Me: With a name like that, your parents must hate you.
Myparentsdislikeme: Hate is a strong word.
Took the kids to the beach and I now I need to know if I drive the sand back myself or if someone will come pick it up from me
The Raptcha…you have to prove you’re not a robot before you can get into heaven
Gonna ask this security guard if I can please have security footage of the sick parallel parking job I just executed next to his building.
If people ever criticize you for being too short, they are literally saying that the worst thing about you is that there isn’t more of you.
AVOCADO: Hello I’m good fat
BACON: *lights cigarette* *punches avocado*
*bugs bunny*
bunny: stop bothering me
My kids devour food so quickly that my fridge has been broken for two months and nobody realized.
Prank Idea: Toss some red laundry in the ocean and turn the great white sharks into the great pink sharks.
Someone just said “can you imagine what it must have been like to have been old enough to remember the royal wedding?!”
and i thought they were talking Charles and Diana.
but they meant Will and Kate ☠️
*refills beautiful woman’s wine glass* haha I feel like I’ve been talking about corn dogs–and my love of corn dogs–all night
Most Brands: Sandals and flip flops should cost a normal amount, between $10-$30
Gucci: What about $200?
Old Navy: Give us some loose change. What’s that, a button?
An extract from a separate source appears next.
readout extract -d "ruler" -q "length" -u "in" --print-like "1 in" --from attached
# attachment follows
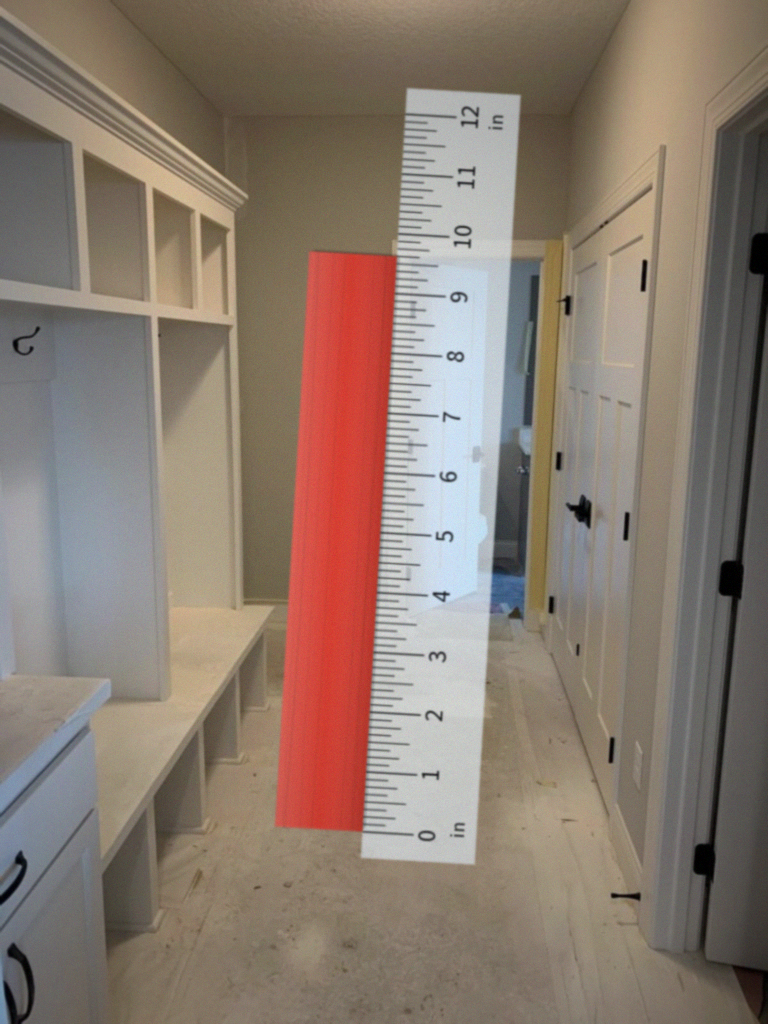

Fine
her: wanna be my fwb?
me: friends with bacon???
her: …
Strawberry jam: hi i’m strawberry jam
Blueberry jam: hi i’m blueberry jam
Raspberry jam: hi i’m raspberry jam
Orange jam: BoNjOuR, you may call me MARMALADE
Me, watching Stranger Things: these scientists, these fools, play not a god who rends our world in twain.
Me, in real life, if scientists discovered a portal to another dimension: *slamming fists on table* OPEN IT, OPEN IT, OPEN IT, OPEN IT
This bouncer’s lucky I’m with my lady and physically frightened of him or he’d be in a world of pain.
Couldn’t find my credit card while in line at the market.
*panic sets in.
Then I remember…yesterday I gave it to my daughter to pick up take-out….So she still has it.
*extreme panic sets in
Salesperson: What a cute service dog! How does he help you?
Me: Pete, purse!
*Pete pees on Louis Vuitton
Me: I’ll take it for 50% off
Getting closure is important.
*lies on bed to zip up jeans*
me: Why aren’t you wearing pants?
toddler: I can see better without them
Welcome to twitter, the support group for people who like people who don’t like people.
Any TV can be a TV dinner if you eat TVs
Looking for mini donuts and mini muffins at the mini mart but everything is normal sized. Like I don’t have enough to deal with right now.